New York

View of “Rico Gatson and Baseera Khan,” 2019. From left: Rico Gatson, Panel Painting #41, 2019; Baseera Khan, My Family Seated, 2019; Rico Gatson, Panel Painting #42, 2019.

View of “Rico Gatson and Baseera Khan,” 2019. From left: Rico Gatson, Panel Painting #41, 2019; Baseera Khan, My Family Seated, 2019; Rico Gatson, Panel Painting #42, 2019.

Rico Gatson and Baseera Khan

Jenkins Johnson Projects

Conceptualized in the aftermath of the sociopolitical upheavals of the late 1960s and released in November 1972, Free to Be . . . You and Me was an award-winning children’s record album and illustrated book that promoted a vision of self-determination minus the strictures of traditional gender norms. Organized by actress Marlo Thomas, the album featured songs and stories recorded by celebrities such as Alan Alda, Carol Channing, Roberta Flack, Michael Jackson, and Diana Ross. Drawing its title from that pioneering franchise, this two-person show, featuring Rico Gatson and Baseera Khan, subtly extended its progressive message of self-empowerment to include other social categories—namely, race and religion, which often serve as the basis for discrimination and hate in the United States—by paying homage to the many activist women of color at the front lines of the ongoing struggle for equality and justice.

Across his multifaceted practice, Gatson introduces difference into the canon of Western abstraction, aligning the refined geometries of constructivism with those of African textile designs, while infusing Bauhaus color theory with the red, black, and green of pan-Africanism. In CBP #1, 2019—the title is an acronym for Customs and Border Protection—he substitutes the familiar rainbow bars of the television test pattern with a darker, earthier spectrum. In the basement gallery, a selection from his ongoing works-on-paper series, “Icons,” 2007–, featured five African American women active in the struggle for civil rights and the Black Power movements: Kathleen Cleaver, Angela Davis, Aretha Franklin, Nikki Giovanni, and Afeni Shakur. In each work, a portrait excised from a vintage photograph is framed with radiating beams, meticulously done in color pencil, that fan out from behind the subject’s head like a halo or a force field. With the graphic clarity and power of political posters, these images triumphantly recast the activists as saints and superheroes.
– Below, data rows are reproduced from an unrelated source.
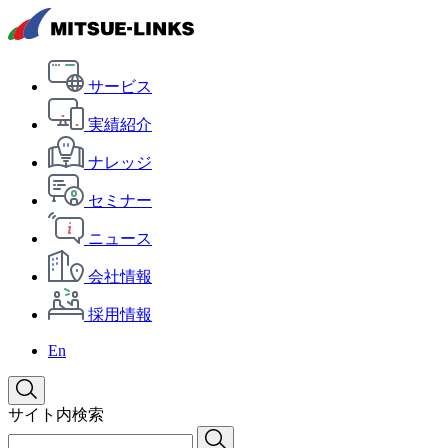
サービス
実績紹介
ナレッジ
セミナー
ニュース
会社情報
採用情報
En
サイト内検索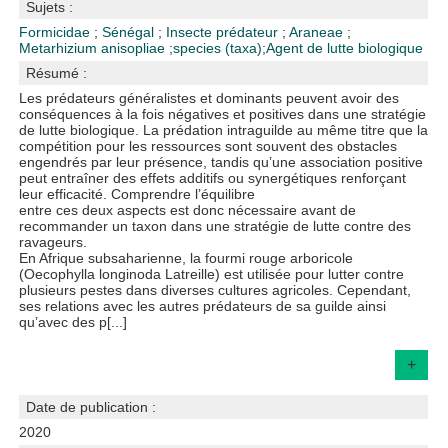
Sujets :
Formicidae
;
Sénégal
;
Insecte prédateur
;
Araneae
;
Metarhizium anisopliae
;
species (taxa)
;
Agent de lutte biologique
Résumé :
Les prédateurs généralistes et dominants peuvent avoir des
conséquences à la fois négatives et positives dans une stratégie
de lutte biologique. La prédation intraguilde au même titre que la
compétition pour les ressources sont souvent des obstacles
engendrés par leur présence, tandis qu’une association positive
peut entraîner des effets additifs ou synergétiques renforçant
leur efficacité. Comprendre l’équilibre
entre ces deux aspects est donc nécessaire avant de
recommander un taxon dans une stratégie de lutte contre des
ravageurs.
En Afrique subsaharienne, la fourmi rouge arboricole
(Oecophylla longinoda Latreille) est utilisée pour lutter contre
plusieurs pestes dans diverses cultures agricoles. Cependant,
ses relations avec les autres prédateurs de sa guilde ainsi
qu’avec des p[...]
+
Date de publication :
2020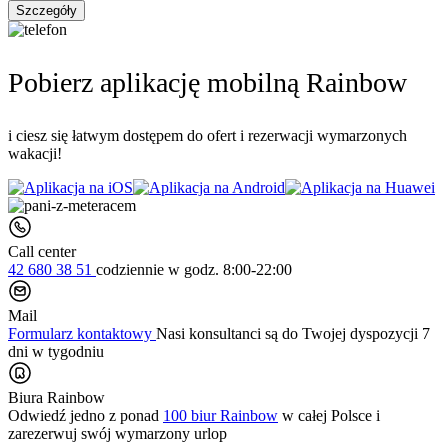
Szczegóły
Pobierz aplikację mobilną Rainbow
i ciesz się łatwym dostępem do ofert i rezerwacji wymarzonych
wakacji!
Call center
42 680 38 51
codziennie
w godz. 8:00-22:00
Mail
Formularz kontaktowy
Nasi konsultanci są do Twojej dyspozycji 7
dni w tygodniu
Biura Rainbow
Odwiedź jedno z ponad
100 biur Rainbow
w całej Polsce i
zarezerwuj swój
wymarzony urlop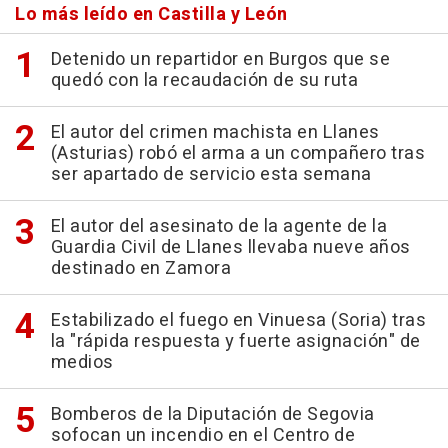
Lo más leído en Castilla y León
Detenido un repartidor en Burgos que se
quedó con la recaudación de su ruta
El autor del crimen machista en Llanes
(Asturias) robó el arma a un compañero tras
ser apartado de servicio esta semana
El autor del asesinato de la agente de la
Guardia Civil de Llanes llevaba nueve años
destinado en Zamora
Estabilizado el fuego en Vinuesa (Soria) tras
la "rápida respuesta y fuerte asignación" de
medios
Bomberos de la Diputación de Segovia
sofocan un incendio en el Centro de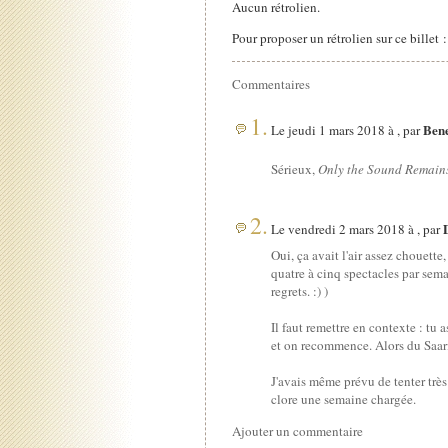
Aucun rétrolien.
Pour proposer un rétrolien sur ce billet 
Commentaires
1.
Bene
Le jeudi 1 mars 2018 à , par
Sérieux,
Only the Sound Remain
2.
Le vendredi 2 mars 2018 à , par
Oui, ça avait l'air assez chouette
quatre à cinq spectacles par semai
regrets. :) )
Il faut remettre en contexte : tu
et on recommence. Alors du Saar
J'avais même prévu de tenter trè
clore une semaine chargée.
Ajouter un commentaire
Such veneration was repeated in Throne III, 2016—as much a Minimalist sculpture as a regal high-backed chair, its surface emblazoned with vivid geometric ornamentation.

Gatson’s hard-edge geometries contrasted nicely with Khan’s “Seats,” 2019, a series of cushioned, biomorphic, wall-mounted sculptural forms that evolved out of her karaoke lounge–inspired installation at New York’s SculptureCenter in 2018. Each is upholstered with a kitschy mélange of materials: Patches of slick polyester and iridescent tacky pleather abut the soft patterned weave of prayer rugs, embellished with delicate dangly fringes and grommets, which echo the golden embroideries that have appeared in some of Khan’s other works. Together, these surfaces and textures conjure the look and feel of a middle-class, Muslim American household without directly representing it. Some of the forms were suggestively ambiguous, while others, featuring head-shaped holes, were more easily identifiable as hijabs. Khan deployed the motif of the veil more conceptually in a pair of works featuring black-and-white photographs of her relatives: My Family Seated and My Family Standing, both 2019. In each, a neat arch of punched-out circles obscures the snapshot’s legibility while revealing hints of a color photograph underneath. Though the subject of the hidden image remains uncertain, glimpses of soft, fleshy-brown tones peek through, merging the two layers and enacting a solidarity between their subjects through their shared skin color. The array of circles, a schematized interpretation of the seating chart of the House of Representatives, indicates Khan’s ostensible subjects: Alexandria Ocasio-Cortez, Ilhan Omar, and Rashida Tlaib, the dynamic and progressive congresswomen of color whose headshots, though overlaid with a band of brown pleather, appear more legibly in House 1, 2019, one of the largest “Seats.”

Khan’s indirect tribute deftly reinforced how these young women have completely shaken up the American political establishment by demanding and claiming their rightful seats at the table of power. And like their foremothers from the civil rights era, this current generation is not cowering before the threats of bullies. Unfazed by the growing racism, misogyny, and xenophobia sweeping the country, they continue to assert their inalienable right as citizens to define the contours and limits of their selves, their communities, their country, and their future, free of any and all prejudice.